### REQUIRED WORK
Reproduce all the records word for word. Omit images.

※ ※ ※

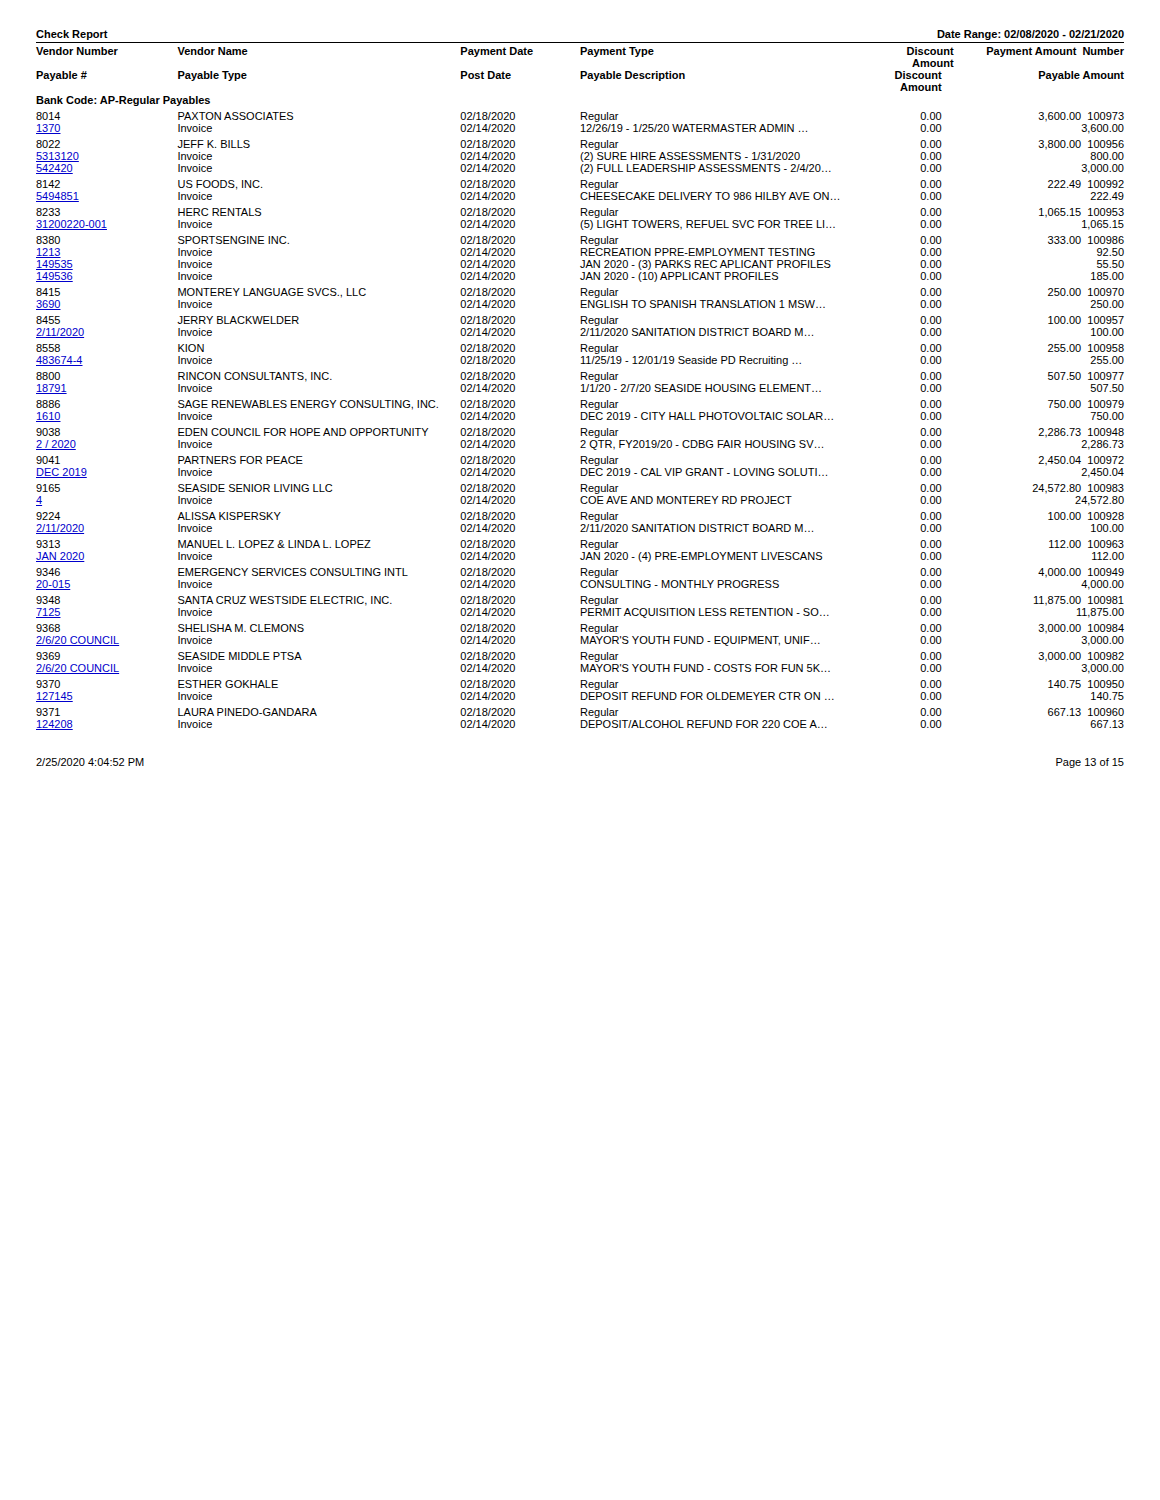Check Report
Date Range: 02/08/2020 - 02/21/2020
| Vendor Number | Vendor Name | Payment Date | Payment Type | Discount Amount | Payment Amount Number |
| --- | --- | --- | --- | --- | --- |
| Payable # | Payable Type | Post Date | Payable Description | Discount Amount | Payable Amount |
| Bank Code: AP-Regular Payables |
| 8014 | PAXTON ASSOCIATES | 02/18/2020 | Regular | 0.00 | 3,600.00 100973 |
| 1370 | Invoice | 02/14/2020 | 12/26/19 - 1/25/20 WATERMASTER ADMIN … | 0.00 | 3,600.00 |
| 8022 | JEFF K. BILLS | 02/18/2020 | Regular | 0.00 | 3,800.00 100956 |
| 5313120 | Invoice | 02/14/2020 | (2) SURE HIRE ASSESSMENTS - 1/31/2020 | 0.00 | 800.00 |
| 542420 | Invoice | 02/14/2020 | (2) FULL LEADERSHIP ASSESSMENTS - 2/4/20… | 0.00 | 3,000.00 |
| 8142 | US FOODS, INC. | 02/18/2020 | Regular | 0.00 | 222.49 100992 |
| 5494851 | Invoice | 02/14/2020 | CHEESECAKE DELIVERY TO 986 HILBY AVE ON… | 0.00 | 222.49 |
| 8233 | HERC RENTALS | 02/18/2020 | Regular | 0.00 | 1,065.15 100953 |
| 31200220-001 | Invoice | 02/14/2020 | (5) LIGHT TOWERS, REFUEL SVC FOR TREE LI… | 0.00 | 1,065.15 |
| 8380 | SPORTSENGINE INC. | 02/18/2020 | Regular | 0.00 | 333.00 100986 |
| 1213 | Invoice | 02/14/2020 | RECREATION PPRE-EMPLOYMENT TESTING | 0.00 | 92.50 |
| 149535 | Invoice | 02/14/2020 | JAN 2020 - (3) PARKS REC APLICANT PROFILES | 0.00 | 55.50 |
| 149536 | Invoice | 02/14/2020 | JAN 2020 - (10) APPLICANT PROFILES | 0.00 | 185.00 |
| 8415 | MONTEREY LANGUAGE SVCS., LLC | 02/18/2020 | Regular | 0.00 | 250.00 100970 |
| 3690 | Invoice | 02/14/2020 | ENGLISH TO SPANISH TRANSLATION 1 MSW… | 0.00 | 250.00 |
| 8455 | JERRY BLACKWELDER | 02/18/2020 | Regular | 0.00 | 100.00 100957 |
| 2/11/2020 | Invoice | 02/14/2020 | 2/11/2020 SANITATION DISTRICT BOARD M… | 0.00 | 100.00 |
| 8558 | KION | 02/18/2020 | Regular | 0.00 | 255.00 100958 |
| 483674-4 | Invoice | 02/18/2020 | 11/25/19 - 12/01/19 Seaside PD Recruiting … | 0.00 | 255.00 |
| 8800 | RINCON CONSULTANTS, INC. | 02/18/2020 | Regular | 0.00 | 507.50 100977 |
| 18791 | Invoice | 02/14/2020 | 1/1/20 - 2/7/20 SEASIDE HOUSING ELEMENT… | 0.00 | 507.50 |
| 8886 | SAGE RENEWABLES ENERGY CONSULTING, INC. | 02/18/2020 | Regular | 0.00 | 750.00 100979 |
| 1610 | Invoice | 02/14/2020 | DEC 2019 - CITY HALL PHOTOVOLTAIC SOLAR… | 0.00 | 750.00 |
| 9038 | EDEN COUNCIL FOR HOPE AND OPPORTUNITY | 02/18/2020 | Regular | 0.00 | 2,286.73 100948 |
| 2 / 2020 | Invoice | 02/14/2020 | 2 QTR, FY2019/20 - CDBG FAIR HOUSING SV… | 0.00 | 2,286.73 |
| 9041 | PARTNERS FOR PEACE | 02/18/2020 | Regular | 0.00 | 2,450.04 100972 |
| DEC 2019 | Invoice | 02/14/2020 | DEC 2019 - CAL VIP GRANT - LOVING SOLUTI… | 0.00 | 2,450.04 |
| 9165 | SEASIDE SENIOR LIVING LLC | 02/18/2020 | Regular | 0.00 | 24,572.80 100983 |
| 4 | Invoice | 02/14/2020 | COE AVE AND MONTEREY RD PROJECT | 0.00 | 24,572.80 |
| 9224 | ALISSA KISPERSKY | 02/18/2020 | Regular | 0.00 | 100.00 100928 |
| 2/11/2020 | Invoice | 02/14/2020 | 2/11/2020 SANITATION DISTRICT BOARD M… | 0.00 | 100.00 |
| 9313 | MANUEL L. LOPEZ & LINDA L. LOPEZ | 02/18/2020 | Regular | 0.00 | 112.00 100963 |
| JAN 2020 | Invoice | 02/14/2020 | JAN 2020 - (4) PRE-EMPLOYMENT LIVESCANS | 0.00 | 112.00 |
| 9346 | EMERGENCY SERVICES CONSULTING INTL | 02/18/2020 | Regular | 0.00 | 4,000.00 100949 |
| 20-015 | Invoice | 02/14/2020 | CONSULTING - MONTHLY PROGRESS | 0.00 | 4,000.00 |
| 9348 | SANTA CRUZ WESTSIDE ELECTRIC, INC. | 02/18/2020 | Regular | 0.00 | 11,875.00 100981 |
| 7125 | Invoice | 02/14/2020 | PERMIT ACQUISITION LESS RETENTION - SO… | 0.00 | 11,875.00 |
| 9368 | SHELISHA M. CLEMONS | 02/18/2020 | Regular | 0.00 | 3,000.00 100984 |
| 2/6/20 COUNCIL | Invoice | 02/14/2020 | MAYOR'S YOUTH FUND - EQUIPMENT, UNIF… | 0.00 | 3,000.00 |
| 9369 | SEASIDE MIDDLE PTSA | 02/18/2020 | Regular | 0.00 | 3,000.00 100982 |
| 2/6/20 COUNCIL | Invoice | 02/14/2020 | MAYOR'S YOUTH FUND - COSTS FOR FUN 5K… | 0.00 | 3,000.00 |
| 9370 | ESTHER GOKHALE | 02/18/2020 | Regular | 0.00 | 140.75 100950 |
| 127145 | Invoice | 02/14/2020 | DEPOSIT REFUND FOR OLDEMEYER CTR ON … | 0.00 | 140.75 |
| 9371 | LAURA PINEDO-GANDARA | 02/18/2020 | Regular | 0.00 | 667.13 100960 |
| 124208 | Invoice | 02/14/2020 | DEPOSIT/ALCOHOL REFUND FOR 220 COE A… | 0.00 | 667.13 |
2/25/2020 4:04:52 PM
Page 13 of 15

※ ※ ※

### OUTPUT OF THE EXERCISE
Check Report
Date Range: 02/08/2020 - 02/21/2020
| Vendor Number | Vendor Name | Payment Date | Payment Type | Discount Amount | Payment Amount Number |
| --- | --- | --- | --- | --- | --- |
| Payable # | Payable Type | Post Date | Payable Description | Discount Amount | Payable Amount |
| Bank Code: AP-Regular Payables |
| 8014 | PAXTON ASSOCIATES | 02/18/2020 | Regular | 0.00 | 3,600.00 100973 |
| 1370 | Invoice | 02/14/2020 | 12/26/19 - 1/25/20 WATERMASTER ADMIN … | 0.00 | 3,600.00 |
| 8022 | JEFF K. BILLS | 02/18/2020 | Regular | 0.00 | 3,800.00 100956 |
| 5313120 | Invoice | 02/14/2020 | (2) SURE HIRE ASSESSMENTS - 1/31/2020 | 0.00 | 800.00 |
| 542420 | Invoice | 02/14/2020 | (2) FULL LEADERSHIP ASSESSMENTS - 2/4/20… | 0.00 | 3,000.00 |
| 8142 | US FOODS, INC. | 02/18/2020 | Regular | 0.00 | 222.49 100992 |
| 5494851 | Invoice | 02/14/2020 | CHEESECAKE DELIVERY TO 986 HILBY AVE ON… | 0.00 | 222.49 |
| 8233 | HERC RENTALS | 02/18/2020 | Regular | 0.00 | 1,065.15 100953 |
| 31200220-001 | Invoice | 02/14/2020 | (5) LIGHT TOWERS, REFUEL SVC FOR TREE LI… | 0.00 | 1,065.15 |
| 8380 | SPORTSENGINE INC. | 02/18/2020 | Regular | 0.00 | 333.00 100986 |
| 1213 | Invoice | 02/14/2020 | RECREATION PPRE-EMPLOYMENT TESTING | 0.00 | 92.50 |
| 149535 | Invoice | 02/14/2020 | JAN 2020 - (3) PARKS REC APLICANT PROFILES | 0.00 | 55.50 |
| 149536 | Invoice | 02/14/2020 | JAN 2020 - (10) APPLICANT PROFILES | 0.00 | 185.00 |
| 8415 | MONTEREY LANGUAGE SVCS., LLC | 02/18/2020 | Regular | 0.00 | 250.00 100970 |
| 3690 | Invoice | 02/14/2020 | ENGLISH TO SPANISH TRANSLATION 1 MSW… | 0.00 | 250.00 |
| 8455 | JERRY BLACKWELDER | 02/18/2020 | Regular | 0.00 | 100.00 100957 |
| 2/11/2020 | Invoice | 02/14/2020 | 2/11/2020 SANITATION DISTRICT BOARD M… | 0.00 | 100.00 |
| 8558 | KION | 02/18/2020 | Regular | 0.00 | 255.00 100958 |
| 483674-4 | Invoice | 02/18/2020 | 11/25/19 - 12/01/19 Seaside PD Recruiting … | 0.00 | 255.00 |
| 8800 | RINCON CONSULTANTS, INC. | 02/18/2020 | Regular | 0.00 | 507.50 100977 |
| 18791 | Invoice | 02/14/2020 | 1/1/20 - 2/7/20 SEASIDE HOUSING ELEMENT… | 0.00 | 507.50 |
| 8886 | SAGE RENEWABLES ENERGY CONSULTING, INC. | 02/18/2020 | Regular | 0.00 | 750.00 100979 |
| 1610 | Invoice | 02/14/2020 | DEC 2019 - CITY HALL PHOTOVOLTAIC SOLAR… | 0.00 | 750.00 |
| 9038 | EDEN COUNCIL FOR HOPE AND OPPORTUNITY | 02/18/2020 | Regular | 0.00 | 2,286.73 100948 |
| 2 / 2020 | Invoice | 02/14/2020 | 2 QTR, FY2019/20 - CDBG FAIR HOUSING SV… | 0.00 | 2,286.73 |
| 9041 | PARTNERS FOR PEACE | 02/18/2020 | Regular | 0.00 | 2,450.04 100972 |
| DEC 2019 | Invoice | 02/14/2020 | DEC 2019 - CAL VIP GRANT - LOVING SOLUTI… | 0.00 | 2,450.04 |
| 9165 | SEASIDE SENIOR LIVING LLC | 02/18/2020 | Regular | 0.00 | 24,572.80 100983 |
| 4 | Invoice | 02/14/2020 | COE AVE AND MONTEREY RD PROJECT | 0.00 | 24,572.80 |
| 9224 | ALISSA KISPERSKY | 02/18/2020 | Regular | 0.00 | 100.00 100928 |
| 2/11/2020 | Invoice | 02/14/2020 | 2/11/2020 SANITATION DISTRICT BOARD M… | 0.00 | 100.00 |
| 9313 | MANUEL L. LOPEZ & LINDA L. LOPEZ | 02/18/2020 | Regular | 0.00 | 112.00 100963 |
| JAN 2020 | Invoice | 02/14/2020 | JAN 2020 - (4) PRE-EMPLOYMENT LIVESCANS | 0.00 | 112.00 |
| 9346 | EMERGENCY SERVICES CONSULTING INTL | 02/18/2020 | Regular | 0.00 | 4,000.00 100949 |
| 20-015 | Invoice | 02/14/2020 | CONSULTING - MONTHLY PROGRESS | 0.00 | 4,000.00 |
| 9348 | SANTA CRUZ WESTSIDE ELECTRIC, INC. | 02/18/2020 | Regular | 0.00 | 11,875.00 100981 |
| 7125 | Invoice | 02/14/2020 | PERMIT ACQUISITION LESS RETENTION - SO… | 0.00 | 11,875.00 |
| 9368 | SHELISHA M. CLEMONS | 02/18/2020 | Regular | 0.00 | 3,000.00 100984 |
| 2/6/20 COUNCIL | Invoice | 02/14/2020 | MAYOR'S YOUTH FUND - EQUIPMENT, UNIF… | 0.00 | 3,000.00 |
| 9369 | SEASIDE MIDDLE PTSA | 02/18/2020 | Regular | 0.00 | 3,000.00 100982 |
| 2/6/20 COUNCIL | Invoice | 02/14/2020 | MAYOR'S YOUTH FUND - COSTS FOR FUN 5K… | 0.00 | 3,000.00 |
| 9370 | ESTHER GOKHALE | 02/18/2020 | Regular | 0.00 | 140.75 100950 |
| 127145 | Invoice | 02/14/2020 | DEPOSIT REFUND FOR OLDEMEYER CTR ON … | 0.00 | 140.75 |
| 9371 | LAURA PINEDO-GANDARA | 02/18/2020 | Regular | 0.00 | 667.13 100960 |
| 124208 | Invoice | 02/14/2020 | DEPOSIT/ALCOHOL REFUND FOR 220 COE A… | 0.00 | 667.13 |
2/25/2020 4:04:52 PM
Page 13 of 15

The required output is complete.